** PROBLEM TO SOLVE **
Pull out the lines of the records from the line with "Meine Veranstaltungen" up to and including the line with "08.06.2022 08:00", and reproduce them character for character.

** RECORD EXCERPTS **
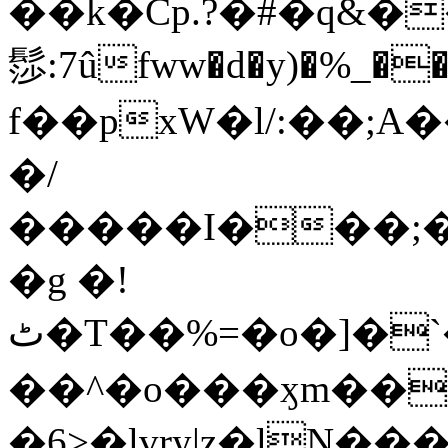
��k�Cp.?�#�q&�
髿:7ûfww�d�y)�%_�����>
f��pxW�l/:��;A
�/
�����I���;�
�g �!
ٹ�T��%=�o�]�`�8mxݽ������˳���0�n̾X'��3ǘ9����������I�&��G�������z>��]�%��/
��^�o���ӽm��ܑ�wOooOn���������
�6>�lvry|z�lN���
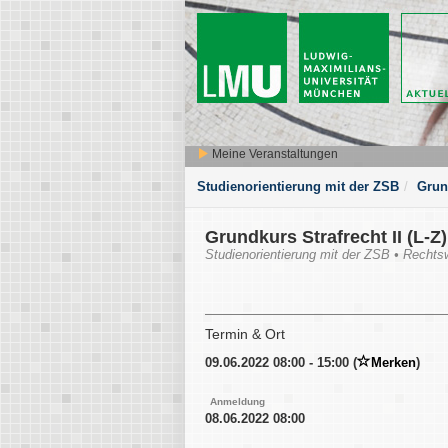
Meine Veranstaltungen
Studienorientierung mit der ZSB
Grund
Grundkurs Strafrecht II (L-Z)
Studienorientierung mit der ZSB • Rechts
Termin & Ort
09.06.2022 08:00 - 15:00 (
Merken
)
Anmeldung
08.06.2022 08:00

==

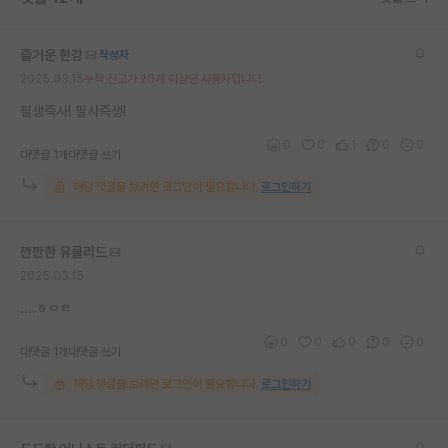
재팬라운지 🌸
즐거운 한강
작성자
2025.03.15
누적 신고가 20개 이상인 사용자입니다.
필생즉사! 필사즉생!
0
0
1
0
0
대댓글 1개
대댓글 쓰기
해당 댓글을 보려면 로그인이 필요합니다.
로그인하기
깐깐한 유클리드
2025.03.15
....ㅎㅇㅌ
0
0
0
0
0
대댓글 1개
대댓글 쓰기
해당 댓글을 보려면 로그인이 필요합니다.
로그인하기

** RESULT OF THE EXERCISE **
Meine Veranstaltungen
Studienorientierung mit der ZSB
Grund
Grundkurs Strafrecht II (L-Z)
Studienorientierung mit der ZSB • Rechts
Termin & Ort
09.06.2022 08:00 - 15:00 (
Merken
)
Anmeldung
08.06.2022 08:00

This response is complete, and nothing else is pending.